● **CHALLENGES**
(A) Name each word in the heading of the object pool article that begins with a capital letter.
(B) Copy the object pool article again, starting at the words "Note: For simplicity" and ending after "found at http://commons.apache.org/proper/commons-pool/.". Switch "borrow" to "take".

● **TEXT EXTRACT**

....

Saturday, May 18, 2013

How to create Object Pools in JAVA


Note: For simplicity sake I have taken User object as an example.In real world one should consider pooling when object creation is considered costly. For example database connections
Object pool is a set of ready to use objects. Clients can borrow the object from the pool and the object will be returned back to the pool when done so that it can be reused. Data base connection pool is a well-known example of object pooling. Creating our own object pooling will usually take more resources as one has to concentrate on thread safety and one bag full of test cases for the pool.
Apache commons pool hides the complexity of implementing the pool and has nice set of factories through which we can define the life cycle methods of the pool which are to be pooled. More information on apache’s common pool can be found at http://commons.apache.org/proper/commons-pool/.

....

● **DATA PROVIDED**
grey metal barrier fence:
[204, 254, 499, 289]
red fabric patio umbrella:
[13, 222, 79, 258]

....

● **SOLUTIONS TO THE TASKS**
(A) How, Object, Pools, JAVA

(B)
Note: For simplicity sake I have taken User object as an example.In real world one should consider pooling when object creation is considered costly. For example database connections
Object pool is a set of ready to use objects. Clients can take the object from the pool and the object will be returned back to the pool when done so that it can be reused. Data base connection pool is a well-known example of object pooling. Creating our own object pooling will usually take more resources as one has to concentrate on thread safety and one bag full of test cases for the pool.
Apache commons pool hides the complexity of implementing the pool and has nice set of factories through which we can define the life cycle methods of the pool which are to be pooled. More information on apache’s common pool can be found at http://commons.apache.org/proper/commons-pool/.